Output the number of lines in the material below containing "解決済み" and nothing more.

──────────────────────────────

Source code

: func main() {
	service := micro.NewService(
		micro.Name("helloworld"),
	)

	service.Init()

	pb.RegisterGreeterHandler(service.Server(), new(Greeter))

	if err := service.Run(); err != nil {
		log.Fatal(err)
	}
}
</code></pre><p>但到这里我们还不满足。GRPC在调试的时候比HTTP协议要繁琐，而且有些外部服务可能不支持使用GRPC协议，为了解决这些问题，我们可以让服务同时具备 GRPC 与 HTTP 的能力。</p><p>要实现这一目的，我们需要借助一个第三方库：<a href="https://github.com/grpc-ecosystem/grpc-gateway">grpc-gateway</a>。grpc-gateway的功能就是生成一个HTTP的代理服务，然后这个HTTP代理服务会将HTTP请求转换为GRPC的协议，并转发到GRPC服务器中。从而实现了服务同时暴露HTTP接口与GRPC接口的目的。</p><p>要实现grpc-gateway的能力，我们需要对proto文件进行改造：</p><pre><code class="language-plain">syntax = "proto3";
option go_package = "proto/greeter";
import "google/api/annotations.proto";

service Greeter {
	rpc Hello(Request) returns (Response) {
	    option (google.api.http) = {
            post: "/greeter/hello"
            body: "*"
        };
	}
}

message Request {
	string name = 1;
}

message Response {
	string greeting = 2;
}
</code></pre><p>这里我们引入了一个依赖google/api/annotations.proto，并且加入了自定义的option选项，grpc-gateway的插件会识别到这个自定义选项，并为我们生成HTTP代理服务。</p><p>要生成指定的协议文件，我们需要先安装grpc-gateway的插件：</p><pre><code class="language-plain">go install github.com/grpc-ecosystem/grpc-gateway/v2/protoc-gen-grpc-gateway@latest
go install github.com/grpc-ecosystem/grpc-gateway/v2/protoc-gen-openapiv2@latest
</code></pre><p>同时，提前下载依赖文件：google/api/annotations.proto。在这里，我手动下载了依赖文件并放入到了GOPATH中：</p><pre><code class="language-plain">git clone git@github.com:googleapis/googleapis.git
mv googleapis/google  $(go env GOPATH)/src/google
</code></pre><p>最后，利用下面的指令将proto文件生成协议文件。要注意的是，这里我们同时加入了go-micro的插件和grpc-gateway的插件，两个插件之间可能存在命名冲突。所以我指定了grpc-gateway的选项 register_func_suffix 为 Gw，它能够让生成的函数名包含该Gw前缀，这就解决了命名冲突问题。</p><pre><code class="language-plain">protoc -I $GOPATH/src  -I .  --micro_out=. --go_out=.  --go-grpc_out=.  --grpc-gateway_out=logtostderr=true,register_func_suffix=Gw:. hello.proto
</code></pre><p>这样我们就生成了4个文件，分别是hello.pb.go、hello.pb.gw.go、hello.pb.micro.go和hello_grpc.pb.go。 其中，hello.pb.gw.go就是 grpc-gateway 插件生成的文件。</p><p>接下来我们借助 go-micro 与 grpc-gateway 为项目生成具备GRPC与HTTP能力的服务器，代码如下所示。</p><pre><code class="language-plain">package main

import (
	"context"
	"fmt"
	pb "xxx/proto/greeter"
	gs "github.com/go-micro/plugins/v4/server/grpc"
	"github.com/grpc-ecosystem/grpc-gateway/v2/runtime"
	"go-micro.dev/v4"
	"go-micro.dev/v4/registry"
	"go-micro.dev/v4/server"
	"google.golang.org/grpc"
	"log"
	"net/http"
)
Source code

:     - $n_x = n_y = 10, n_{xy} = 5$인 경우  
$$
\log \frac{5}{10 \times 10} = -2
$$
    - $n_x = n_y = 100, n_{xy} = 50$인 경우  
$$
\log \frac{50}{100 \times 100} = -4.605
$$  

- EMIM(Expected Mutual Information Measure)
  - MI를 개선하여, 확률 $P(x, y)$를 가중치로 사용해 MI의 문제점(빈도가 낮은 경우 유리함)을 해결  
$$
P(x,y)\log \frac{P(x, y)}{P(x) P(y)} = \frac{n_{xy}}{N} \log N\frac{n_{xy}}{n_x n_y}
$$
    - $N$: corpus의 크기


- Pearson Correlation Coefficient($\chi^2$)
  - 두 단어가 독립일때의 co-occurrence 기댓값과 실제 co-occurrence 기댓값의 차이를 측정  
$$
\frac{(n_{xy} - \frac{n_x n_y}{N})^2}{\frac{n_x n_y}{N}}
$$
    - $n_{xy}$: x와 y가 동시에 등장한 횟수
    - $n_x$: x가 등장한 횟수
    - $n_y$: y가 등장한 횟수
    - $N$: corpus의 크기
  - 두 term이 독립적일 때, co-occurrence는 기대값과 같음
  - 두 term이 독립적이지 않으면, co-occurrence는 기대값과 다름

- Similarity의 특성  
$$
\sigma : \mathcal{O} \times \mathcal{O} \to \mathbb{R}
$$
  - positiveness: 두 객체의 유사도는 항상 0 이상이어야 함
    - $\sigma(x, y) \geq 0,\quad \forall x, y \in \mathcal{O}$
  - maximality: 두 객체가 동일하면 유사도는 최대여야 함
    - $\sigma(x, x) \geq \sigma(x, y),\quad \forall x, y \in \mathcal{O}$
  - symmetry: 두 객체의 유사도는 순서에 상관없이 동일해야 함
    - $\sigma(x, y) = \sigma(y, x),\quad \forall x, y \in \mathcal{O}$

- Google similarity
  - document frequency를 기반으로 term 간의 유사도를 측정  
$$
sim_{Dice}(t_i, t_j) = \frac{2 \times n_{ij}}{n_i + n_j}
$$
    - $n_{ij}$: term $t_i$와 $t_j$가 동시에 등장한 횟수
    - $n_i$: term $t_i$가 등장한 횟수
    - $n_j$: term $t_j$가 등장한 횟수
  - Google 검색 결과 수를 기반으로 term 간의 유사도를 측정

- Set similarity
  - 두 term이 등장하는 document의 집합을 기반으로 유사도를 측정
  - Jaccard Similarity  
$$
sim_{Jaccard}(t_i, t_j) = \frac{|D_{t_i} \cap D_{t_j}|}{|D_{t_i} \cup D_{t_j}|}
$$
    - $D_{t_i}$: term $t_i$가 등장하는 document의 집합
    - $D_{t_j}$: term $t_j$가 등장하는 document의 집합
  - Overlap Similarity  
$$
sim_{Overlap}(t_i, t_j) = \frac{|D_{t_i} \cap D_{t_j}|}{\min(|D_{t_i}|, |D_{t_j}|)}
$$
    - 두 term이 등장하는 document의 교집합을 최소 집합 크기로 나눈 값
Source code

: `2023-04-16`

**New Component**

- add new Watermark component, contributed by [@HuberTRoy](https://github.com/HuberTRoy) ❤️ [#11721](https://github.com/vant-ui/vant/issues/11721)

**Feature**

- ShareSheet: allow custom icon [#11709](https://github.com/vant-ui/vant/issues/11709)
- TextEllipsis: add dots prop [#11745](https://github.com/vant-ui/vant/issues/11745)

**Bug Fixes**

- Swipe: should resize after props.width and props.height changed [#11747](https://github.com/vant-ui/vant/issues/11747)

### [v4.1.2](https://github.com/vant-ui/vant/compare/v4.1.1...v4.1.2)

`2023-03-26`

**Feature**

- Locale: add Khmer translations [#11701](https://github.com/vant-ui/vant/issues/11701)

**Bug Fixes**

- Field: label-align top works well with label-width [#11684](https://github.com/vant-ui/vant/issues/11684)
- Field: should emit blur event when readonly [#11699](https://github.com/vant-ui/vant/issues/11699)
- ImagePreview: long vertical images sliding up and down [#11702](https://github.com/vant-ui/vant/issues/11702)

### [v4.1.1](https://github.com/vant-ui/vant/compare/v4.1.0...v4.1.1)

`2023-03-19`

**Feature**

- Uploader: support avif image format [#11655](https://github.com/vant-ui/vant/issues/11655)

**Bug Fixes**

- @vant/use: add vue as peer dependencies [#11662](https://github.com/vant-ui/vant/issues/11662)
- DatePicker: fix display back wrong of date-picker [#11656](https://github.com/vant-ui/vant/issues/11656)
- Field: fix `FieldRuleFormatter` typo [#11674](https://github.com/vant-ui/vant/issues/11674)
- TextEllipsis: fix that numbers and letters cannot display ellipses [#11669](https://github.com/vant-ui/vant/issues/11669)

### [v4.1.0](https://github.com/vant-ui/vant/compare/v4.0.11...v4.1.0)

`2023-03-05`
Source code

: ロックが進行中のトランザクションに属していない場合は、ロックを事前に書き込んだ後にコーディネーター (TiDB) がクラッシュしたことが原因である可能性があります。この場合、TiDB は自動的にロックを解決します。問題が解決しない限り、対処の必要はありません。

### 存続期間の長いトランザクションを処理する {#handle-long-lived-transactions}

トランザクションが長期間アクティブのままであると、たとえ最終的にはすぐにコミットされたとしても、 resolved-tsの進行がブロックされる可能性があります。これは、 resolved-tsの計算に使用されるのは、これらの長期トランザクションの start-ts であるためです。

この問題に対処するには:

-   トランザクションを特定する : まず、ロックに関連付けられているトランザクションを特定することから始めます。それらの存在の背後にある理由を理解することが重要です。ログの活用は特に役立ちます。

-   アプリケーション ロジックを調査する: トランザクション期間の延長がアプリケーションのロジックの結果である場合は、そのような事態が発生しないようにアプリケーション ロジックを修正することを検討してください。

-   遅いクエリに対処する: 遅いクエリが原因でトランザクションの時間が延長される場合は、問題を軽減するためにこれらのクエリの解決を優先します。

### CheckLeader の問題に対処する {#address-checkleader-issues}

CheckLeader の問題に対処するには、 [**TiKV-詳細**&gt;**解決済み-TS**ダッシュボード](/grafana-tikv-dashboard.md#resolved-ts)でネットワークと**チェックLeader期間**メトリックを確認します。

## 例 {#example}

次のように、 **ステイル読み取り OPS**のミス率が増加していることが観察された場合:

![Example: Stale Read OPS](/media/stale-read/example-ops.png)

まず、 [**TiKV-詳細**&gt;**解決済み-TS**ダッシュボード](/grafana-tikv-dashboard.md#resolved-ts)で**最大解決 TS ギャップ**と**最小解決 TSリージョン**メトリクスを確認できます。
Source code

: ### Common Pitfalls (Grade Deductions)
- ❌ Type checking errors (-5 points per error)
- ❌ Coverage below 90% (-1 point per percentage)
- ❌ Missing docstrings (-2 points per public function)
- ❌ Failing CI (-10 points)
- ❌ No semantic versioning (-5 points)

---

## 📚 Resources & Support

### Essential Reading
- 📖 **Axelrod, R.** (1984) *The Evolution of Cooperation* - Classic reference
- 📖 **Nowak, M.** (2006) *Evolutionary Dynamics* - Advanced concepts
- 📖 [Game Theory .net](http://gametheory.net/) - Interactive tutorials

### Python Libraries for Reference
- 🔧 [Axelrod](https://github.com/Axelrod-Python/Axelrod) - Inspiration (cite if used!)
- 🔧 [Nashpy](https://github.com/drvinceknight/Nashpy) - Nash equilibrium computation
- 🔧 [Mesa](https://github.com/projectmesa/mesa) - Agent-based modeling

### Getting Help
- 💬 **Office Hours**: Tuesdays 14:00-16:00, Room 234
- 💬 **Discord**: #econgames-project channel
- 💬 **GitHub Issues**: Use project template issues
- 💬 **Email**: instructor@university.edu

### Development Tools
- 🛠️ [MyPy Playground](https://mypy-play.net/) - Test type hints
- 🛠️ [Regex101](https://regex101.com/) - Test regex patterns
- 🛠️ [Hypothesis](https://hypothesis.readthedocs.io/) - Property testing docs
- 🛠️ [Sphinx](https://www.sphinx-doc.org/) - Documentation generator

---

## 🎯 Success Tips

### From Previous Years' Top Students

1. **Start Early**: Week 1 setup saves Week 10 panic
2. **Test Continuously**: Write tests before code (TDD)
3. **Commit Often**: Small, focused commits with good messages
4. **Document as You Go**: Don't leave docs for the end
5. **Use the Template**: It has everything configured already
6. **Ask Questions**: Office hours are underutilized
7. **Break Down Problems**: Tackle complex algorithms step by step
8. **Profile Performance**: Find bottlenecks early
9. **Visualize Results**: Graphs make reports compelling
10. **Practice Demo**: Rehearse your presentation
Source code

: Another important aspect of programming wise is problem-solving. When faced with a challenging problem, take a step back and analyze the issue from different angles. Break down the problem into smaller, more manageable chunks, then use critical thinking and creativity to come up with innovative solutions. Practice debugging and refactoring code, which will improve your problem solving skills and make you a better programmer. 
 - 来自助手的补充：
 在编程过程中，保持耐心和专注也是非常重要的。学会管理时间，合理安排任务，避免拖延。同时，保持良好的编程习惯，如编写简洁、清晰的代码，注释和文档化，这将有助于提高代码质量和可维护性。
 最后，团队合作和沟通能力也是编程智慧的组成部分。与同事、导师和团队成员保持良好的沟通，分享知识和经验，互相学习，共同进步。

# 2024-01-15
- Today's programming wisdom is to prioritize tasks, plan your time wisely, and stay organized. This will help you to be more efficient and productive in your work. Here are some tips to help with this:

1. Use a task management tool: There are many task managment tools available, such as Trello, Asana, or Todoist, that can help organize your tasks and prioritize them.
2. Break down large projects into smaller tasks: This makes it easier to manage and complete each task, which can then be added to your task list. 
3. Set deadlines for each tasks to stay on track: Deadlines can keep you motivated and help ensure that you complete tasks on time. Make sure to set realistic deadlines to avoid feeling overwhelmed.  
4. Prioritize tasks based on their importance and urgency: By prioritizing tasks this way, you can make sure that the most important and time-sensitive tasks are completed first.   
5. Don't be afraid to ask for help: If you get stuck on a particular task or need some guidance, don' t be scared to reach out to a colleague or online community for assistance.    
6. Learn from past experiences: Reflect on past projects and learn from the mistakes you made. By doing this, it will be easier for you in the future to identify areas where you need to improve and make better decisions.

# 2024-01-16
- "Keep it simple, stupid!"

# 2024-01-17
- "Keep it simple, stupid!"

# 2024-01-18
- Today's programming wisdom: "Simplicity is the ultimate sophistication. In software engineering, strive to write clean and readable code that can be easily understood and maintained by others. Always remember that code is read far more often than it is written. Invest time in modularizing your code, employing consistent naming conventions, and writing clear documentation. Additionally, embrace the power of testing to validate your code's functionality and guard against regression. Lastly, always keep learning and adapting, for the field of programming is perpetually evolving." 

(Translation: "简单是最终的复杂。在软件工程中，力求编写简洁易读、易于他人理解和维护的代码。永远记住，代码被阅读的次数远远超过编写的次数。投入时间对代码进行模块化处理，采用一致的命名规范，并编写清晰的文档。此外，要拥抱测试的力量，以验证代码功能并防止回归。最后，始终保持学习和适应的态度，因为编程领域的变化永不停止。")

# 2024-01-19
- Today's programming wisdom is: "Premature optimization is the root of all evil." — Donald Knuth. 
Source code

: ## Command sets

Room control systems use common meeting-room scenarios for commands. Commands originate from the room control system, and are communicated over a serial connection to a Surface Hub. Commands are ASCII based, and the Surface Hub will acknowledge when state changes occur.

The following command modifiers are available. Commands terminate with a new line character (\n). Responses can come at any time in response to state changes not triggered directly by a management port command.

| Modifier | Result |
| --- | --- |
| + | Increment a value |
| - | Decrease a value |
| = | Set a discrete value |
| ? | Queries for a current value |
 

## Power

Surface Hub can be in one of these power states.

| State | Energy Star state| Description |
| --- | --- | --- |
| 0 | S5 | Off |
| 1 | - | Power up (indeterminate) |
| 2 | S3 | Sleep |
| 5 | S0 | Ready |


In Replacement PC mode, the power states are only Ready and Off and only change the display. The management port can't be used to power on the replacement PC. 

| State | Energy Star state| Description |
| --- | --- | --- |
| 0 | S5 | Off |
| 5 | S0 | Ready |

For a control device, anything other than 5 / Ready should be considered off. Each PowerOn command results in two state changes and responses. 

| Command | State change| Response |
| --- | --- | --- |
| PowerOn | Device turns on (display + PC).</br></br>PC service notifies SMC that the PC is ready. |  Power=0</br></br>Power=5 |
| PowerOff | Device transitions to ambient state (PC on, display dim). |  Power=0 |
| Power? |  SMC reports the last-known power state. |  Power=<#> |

──────────────────────────────

= ANSWER BOX =
2